What Kind of Brush Does My Cat Need?
There are a few different types of brushes out there for grooming, and it’s good to know what you need to help your cat’s coat stay clean and groomed. A bristle brush has soft bristles all over, like a toothbrush. These are usually plastic, but some brushes also use boar bristles. Bristle brushes are good for smoothing hair and removing shed fur, but they don’t get down into the under layers of a cat’s coat and don’t detangle. If your cat has sensitive skin and doesn’t need much in the way of brushing, a bristle brush might be a good choice. Or it works well as a final smoothing on longhair cats after you’ve finished detangling.
A wire or pin brush is made with evenly spaced metal or plastic pins. It’s a good all-purpose brush that will smooth out fur and do some light detangling. It’s ideal for cats with short or medium coats. However, it’s important not to use too much pressure with these brushes, especially if you’re using a brush with metal pins. These can “rake” your cat’s sensitive skin and cause irritation. If you’re concerned about using a brush on your cat, try running it down the inside of your arm. If it feels sharp or uncomfortable, you’re using too much pressure or need to change to a different brush.
Rubber or silicone brushes have soft grips and prongs for grooming and claim to feel more like a massage for the cat. They are effective at removing shedding hair.

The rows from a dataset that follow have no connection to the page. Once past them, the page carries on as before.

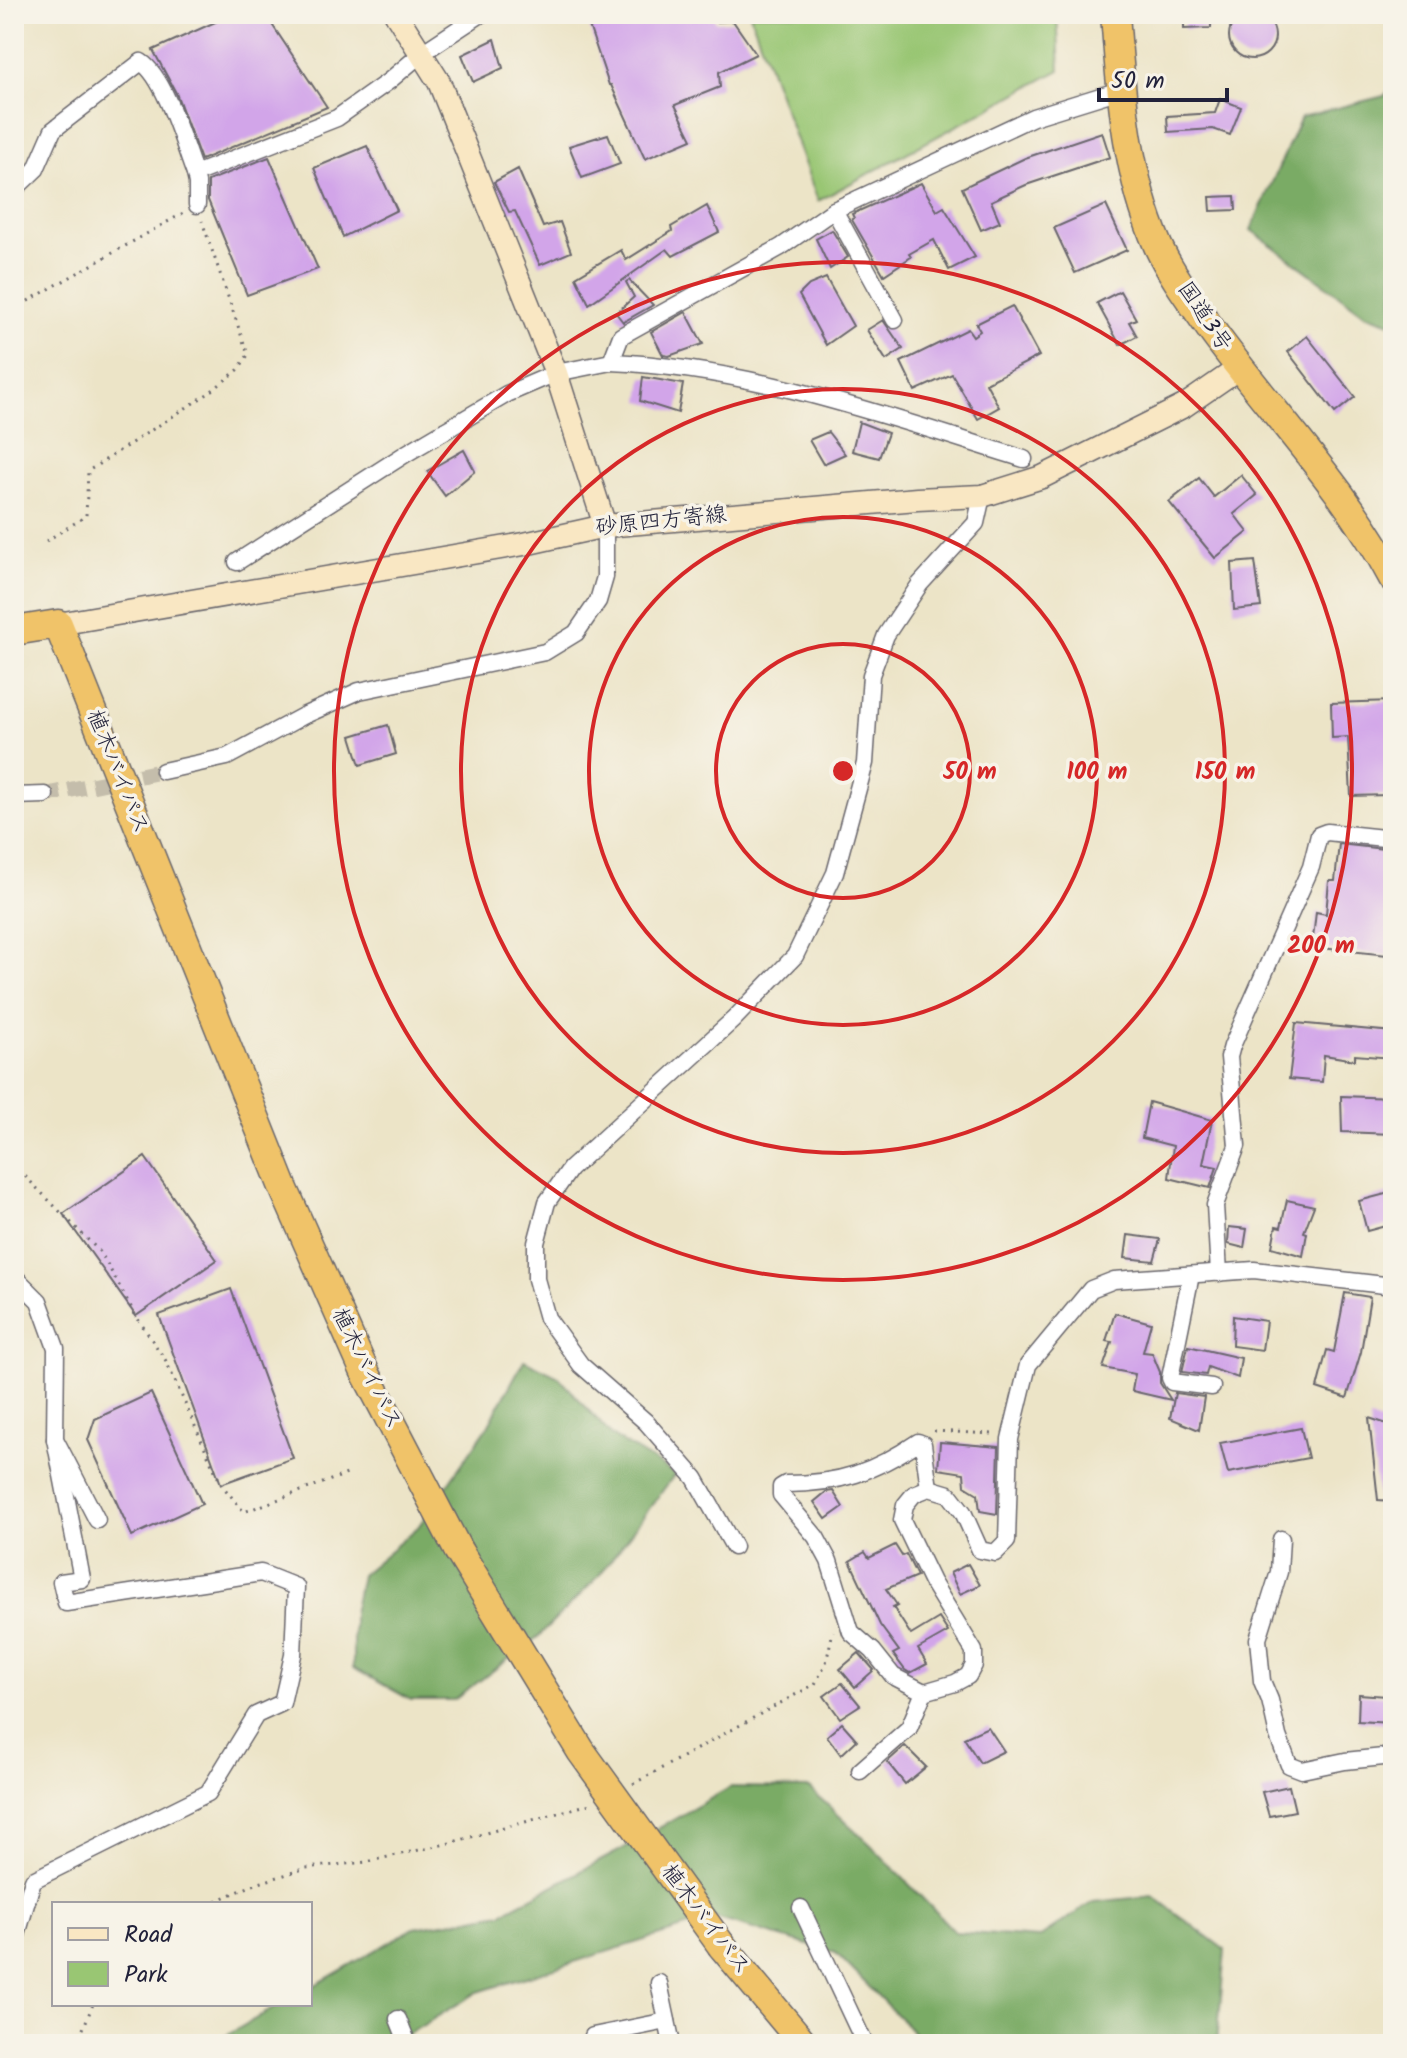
<svg xmlns="http://www.w3.org/2000/svg" width="1407" height="2058" viewBox="0 0 1407 2058" font-family="Kalam,'Klee One',sans-serif">
<rect width="100%" height="100%" fill="#f7f3e8"/>
<filter id="ink" filterUnits="userSpaceOnUse"><feTurbulence type="fractalNoise" baseFrequency=".0125" numOctaves="2"/><feDisplacementMap in="SourceGraphic" scale="16" xChannelSelector="R" yChannelSelector="G"/><feConvolveMatrix kernelMatrix="1 2 1 2 8 2 1 2 1" color-interpolation-filters="sRGB"/></filter>
<filter id="wash" filterUnits="userSpaceOnUse"><feTurbulence type="fractalNoise" baseFrequency=".006" numOctaves="4" result="noise"/><feDisplacementMap in="SourceGraphic" scale="32" xChannelSelector="R" yChannelSelector="G"/><feGaussianBlur stdDeviation="1.8" result="paint"/><feColorMatrix in="noise" values="0 0 0 0 0 0 0 0 0 0 0 0 0 0 0 0 0 1.4 0 .05"/><feComposite in="paint" operator="in"/></filter>
<g filter="url(#wash)">
<rect width="100%" height="100%" fill="#ece4c7"/>
<polygon fill="#99c673" stroke="#5e7457" stroke-width="2" points="750,14 1057,14 1060,70 818,201"/>
<g fill="#7aab65" stroke="#4e6650" stroke-width="2">
<polygon points="1393,87 1393,324 1365,314 1251,230 1301,117 1384,96"/>
<polygon points="524,1360 559,1377 611,1435 675,1474 598,1577 539,1636 454,1700 411,1700 353,1668 353,1613 361,1575 418,1527 488,1426"/>
<polygon points="731,1787 809,1788 871,1845 955,1932 1039,1938 1093,1902 1153,1896 1225,1950 1217,2044 925,2044 836,1953 715,1918 478,1992 392,2044 212,2044 281,2004 310,2004 310,1988 414,1928 502,1913 615,1853"/>
</g>
<g id="blocks">
<g fill="#d2a5e9">
<circle cx="1252" cy="36" r="23"/>
<polygon points="233,14 265,14 327,107 201,160 176,93 153,50"/>
<polygon points="585,14 712,14 716,22 733,21 756,54 719,72 720,87 675,105 692,139 645,159 611,85 609,85"/>
<polygon points="1184,14 1211,14 1211,28 1184,29"/>
<polygon points="495,39 503,68 473,82 462,55"/>
<polygon points="1220,99 1241,107 1230,135 1213,129 1168,132 1167,116 1215,113"/>
<polygon points="1102,132 1110,157 1026,185 991,201 1000,222 981,230 962,188 1025,158"/>
<polygon points="608,134 620,164 582,178 569,146"/>
<polygon points="367,146 397,210 343,237 314,168"/>
<polygon points="269,157 318,269 247,295 208,200 208,181"/>
<polygon points="518,169 543,227 560,222 571,252 540,265 515,211 509,212 494,182"/>
<polygon points="921,183 937,211 944,207 975,257 949,270 934,240 909,254 911,257 884,275 852,220 854,218 852,214"/>
<polygon points="1235,196 1236,210 1211,211 1210,197"/>
<polygon points="1106,205 1127,250 1075,273 1054,228"/>
<polygon points="707,206 719,232 673,256 667,249 589,304 576,277 621,250 626,260 672,231 671,227"/>
<polygon points="832,230 848,257 830,269 816,239"/>
<polygon points="826,278 853,326 826,345 799,295 809,285"/>
<polygon points="629,280 653,305 623,322 616,313 634,297 626,282"/>
<polygon points="1120,291 1136,319 1129,322 1137,336 1120,345 1097,303"/>
<polygon points="1012,306 1039,356 986,383 999,407 978,419 952,374 915,391 901,362 968,329 973,336 980,331 976,324"/>
<polygon points="686,312 703,344 669,356 663,355 651,332"/>
<polygon points="883,320 903,349 886,360 867,330"/>
<polygon points="1307,336 1355,397 1335,413 1288,352"/>
<polygon points="643,377 683,384 678,413 640,401"/>
<polygon points="859,422 888,433 879,458 852,451"/>
<polygon points="828,432 845,454 823,464 809,440"/>
<polygon points="464,450 475,471 445,496 427,471"/>
<polygon points="1241,475 1257,495 1234,514 1248,532 1215,558 1169,502 1199,478 1214,497"/>
<polygon points="1255,561 1261,607 1234,610 1232,563"/>
<polygon points="1393,701 1393,788 1388,788 1388,795 1351,796 1348,737 1332,738 1331,703"/>
<polygon points="388,725 396,754 360,765 351,736"/>
<polygon points="1339,844 1393,850 1393,889 1387,955 1312,947 1316,912 1326,914 1329,881 1335,881"/>
<polygon points="1296,1023 1393,1032 1393,1058 1355,1055 1355,1060 1324,1055 1322,1082 1289,1079"/>
<polygon points="1341,1096 1393,1098 1393,1134 1342,1132"/>
<polygon points="1149,1102 1212,1120 1203,1164 1217,1167 1210,1188 1169,1178 1173,1146 1142,1138"/>
<polygon points="145,1157 217,1260 136,1316 63,1214"/>
<polygon points="1393,1192 1393,1224 1367,1231 1359,1201"/>
<polygon points="1287,1200 1314,1206 1304,1232 1307,1233 1303,1256 1272,1247 1276,1226 1281,1227"/>
<polygon points="1229,1227 1247,1229 1244,1248 1228,1244"/>
<polygon points="1128,1235 1160,1239 1154,1261 1125,1258"/>
<polygon points="231,1289 293,1458 221,1484 159,1315"/>
<polygon points="1345,1293 1370,1297 1361,1352 1347,1398 1317,1388 1327,1350 1334,1352"/>
<polygon points="1115,1313 1151,1323 1143,1352 1152,1353 1160,1372 1160,1383 1171,1400 1132,1391 1135,1374 1103,1368 1112,1342 1106,1341"/>
<polygon points="1233,1316 1266,1321 1262,1350 1232,1346"/>
<polygon points="1188,1346 1241,1358 1238,1378 1208,1367 1206,1375 1182,1372"/>
<polygon points="151,1393 202,1504 132,1536 88,1440 95,1419"/>
<polygon points="1175,1393 1204,1397 1199,1430 1170,1418"/>
<polygon points="1369,1418 1393,1426 1393,1501 1378,1500"/>
<polygon points="1301,1428 1308,1458 1228,1473 1220,1443"/>
<polygon points="940,1442 999,1447 997,1514 980,1511 978,1494 965,1486 964,1473 938,1469"/>
<polygon points="833,1491 843,1507 826,1519 814,1502 826,1492"/>
<polygon points="895,1545 902,1556 906,1554 917,1576 886,1589 897,1605 893,1607 911,1635 939,1618 948,1632 918,1649 927,1664 910,1673 905,1670 893,1654 899,1651 880,1625 850,1561 865,1552 869,1558"/>
<polygon points="968,1564 980,1585 960,1594 950,1573"/>
<polygon points="859,1653 874,1670 855,1687 840,1669"/>
<polygon points="842,1683 860,1705 840,1718 824,1696"/>
<polygon points="1359,1694 1386,1696 1390,1723 1358,1721"/>
<polygon points="842,1723 857,1740 841,1755 827,1736"/>
<polygon points="988,1727 1004,1751 980,1763 964,1738"/>
<polygon points="905,1746 926,1767 905,1784 887,1762"/>
<polygon points="1289,1786 1295,1811 1269,1816 1262,1792"/>
</g>
</g>
</g>
<g filter="url(#ink)">
<use href="#blocks" fill-opacity="0" stroke="#69666c" stroke-width="2"/>
<g fill="none" stroke-linecap="round" stroke-linejoin="round">
<polyline stroke="#c4bdab" stroke-width="16" stroke-dasharray="16 8" stroke-linecap="butt" points="45,795 163,771"/>
<g stroke="#69666c" stroke-width="19">
<g id="street">
<polyline points="195,174 337,118 389,81 422,53 481,14"/>
<path d="M14,190L36,169L53,130L141,62C166,78 184,146 195,174L197,183V205"/>
<polyline points="834,210 895,320"/>
<path d="M611,362C752,368 889,417 1024,459"/>
<polyline points="237,562 407,453 507,394 556,373 611,362 621,336 781,247 834,210 1033,117 1120,90"/>
<polyline points="163,771 227,757 303,716 359,691 545,652 576,633 598,601 605,577 605,526"/>
<polyline points="14,796 45,795"/>
<polyline points="1219,1273 1215,1205 1237,1146 1229,1057 1232,1046 1311,867 1319,835 1327,832 1393,839"/>
<polyline points="1191,1275 1170,1378 1172,1382 1212,1387"/>
<polyline points="14,1276 39,1301 56,1348 55,1439 97,1520"/>
<polyline points="1281,1539 1279,1572 1258,1639 1262,1681 1270,1700 1278,1736 1289,1765 1302,1770 1345,1761 1393,1756"/>
<polyline points="734,1547 695,1478 646,1422 581,1365 547,1318 536,1279 536,1243 547,1202 570,1169 733,1020 795,956 835,873 865,763 871,675 886,635 920,584 976,523 982,496"/>
<path d="M924,1692L893,1676L873,1651L851,1632L829,1561L816,1537L781,1495V1487L786,1484C839,1484 874,1472 918,1442L923,1444L929,1488"/>
<polyline points="860,1771 909,1728 924,1692 955,1683 968,1676 974,1665 974,1651 932,1582 902,1520 905,1505 914,1494 929,1488 949,1494 963,1512 980,1550 995,1553 1007,1541 1010,1439 1028,1365 1091,1289 1114,1280 1254,1270 1393,1286"/>
<polyline points="801,1908 865,2044"/>
<polyline points="14,1945 33,1880 208,1793 256,1715 282,1703 293,1655 296,1587 261,1573 66,1603 61,1582 82,1579 55,1439"/>
<polyline points="659,1983 672,2044"/>
<polyline points="398,2019 408,2044"/>
<polyline points="591,2044 593,2036 667,2021"/>
</g>
</g>
<g stroke="#69666c" stroke-width="25">
<g id="secondary">
<polyline points="396,14 439,82 556,373 605,526"/>
<polyline points="58,624 524,544 605,526 917,499 982,496 1042,477 1184,406 1239,368"/>
</g>
</g>
<g stroke="#69666c" stroke-width="31">
<g id="highway">
<path d="M1115,14C1121,93 1126,173 1158,246C1171,274 1192,302 1210,328C1270,411 1345,487 1393,578"/>
<polyline points="14,631 58,624 283,1187 364,1370 458,1550"/>
<polyline points="722,1946 804,2044"/>
</g>
</g>
<g stroke="#69666c" stroke-width="3" stroke-dasharray="2 6" stroke-linecap="butt">
<polyline points="14,309 185,212"/>
<polyline points="46,541 86,516 88,471 209,393 238,370 248,355 202,221"/>
<polyline points="14,1165 101,1253 136,1316 166,1361 221,1484 244,1512 347,1474"/>
<polyline points="934,1431 993,1434"/>
<polyline points="633,1784 815,1684 826,1663 833,1631"/>
<polyline points="209,1904 253,1885 306,1868 366,1862 446,1844 590,1804"/>
<polyline points="77,2044 93,2004"/>
</g>
<use href="#street" stroke="#fff" stroke-width="16"/>
<use href="#secondary" stroke="#f9e7c3" stroke-width="22"/>
<use href="#highway" stroke="#f0c369" stroke-width="28"/>
<g stroke="#69666c" stroke-width="31" stroke-linecap="butt">
<polyline id="highway-bridge" points="458,1550 581,1751 722,1946"/>
</g>
<use href="#highway-bridge" stroke="#f0c369" stroke-width="28"/>
</g>
</g>
<g fill="none" stroke="#d62828" stroke-width="4">
<circle cx="843" cy="771" r="127"/>
<circle cx="843" cy="771" r="254"/>
<circle cx="843" cy="771" r="382"/>
<circle cx="843" cy="771" r="509"/>
</g>
<g text-anchor="middle" dominant-baseline="central" stroke-width="7" stroke-linejoin="round" paint-order="stroke">
<g font-size="22" fill="#22223b" stroke="#f7f3e8">
<text transform="translate(1204 317) rotate(56)">国道3号</text>
<text transform="translate(661 522) rotate(-6)">砂原四方寄線</text>
<text transform="translate(117 772) rotate(68)">植木バイパス</text>
<text transform="translate(366 1369) rotate(64)">植木バイパス</text>
<text transform="translate(705 1920) rotate(53)">植木バイパス</text>
</g>
</g>
<circle cx="843" cy="771" r="12" fill="#d62828" stroke="#f7f3e8" stroke-width="4"/>
<g font-size="24" text-anchor="middle" font-weight="bold" fill="#d62828" stroke="#f7f3e8" stroke-width="7" stroke-linejoin="round" paint-order="stroke">
<text x="970" y="779">50 m</text>
<text x="1097" y="779">100 m</text>
<text x="1225" y="779">150 m</text>
<text x="1321" y="953">200 m</text>
</g>
<rect width="1407" height="2058" fill="none" stroke="#f7f3e8" stroke-width="48"/>
<rect x="52" y="1902" width="260" height="104" fill="#f7f3e8" stroke="#a29fa3" stroke-width="2"/>
<rect x="68" y="1928" width="40" height="12" fill="#f9e7c3" stroke="#a29fa3" stroke-width="2"/>
<text x="124" y="1942" font-size="24" fill="#22223b">Road</text>
<rect x="68" y="1962" width="40" height="24" fill="#99c673" stroke="#a29fa3" stroke-width="2"/>
<text x="124" y="1982" font-size="24" fill="#22223b">Park</text>
<path d="M1099 88v12h128v-12" fill="none" stroke="#22223b" stroke-width="4"/>
<text x="1111" y="88" font-size="24" fill="#22223b" stroke="#f7f3e8" stroke-width="6" paint-order="stroke">50 m</text>
</svg>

Detangling brushes are used to straighten out longer coats and work through small tangles. There are different styles of detangling brushes and combs, but most have long, wide teeth that will help keep your cat’s coat clean without causing pain. You shouldn’t have to yank or tug on the brush to get it through your cat’s fur—if you’re struggling, you’re probably not brushing your cat enough. If a longhair cat develops matted fur, you shouldn’t ever try to brush it out. Instead, gently cut out the mats on the coat’s outside. If the mats are too close to the surface of your cat’s skin, it’s better to go to a professional groomer instead of trying to cut them out yourself.
As you can see, there’s no one size fits all approach to brushing. Each cat will need some adjustment to find a routine and frequency that works for you. If you see signs you’re over-brushing your cat, that’s okay. Just take it down a notch until your cat is getting the care that it needs.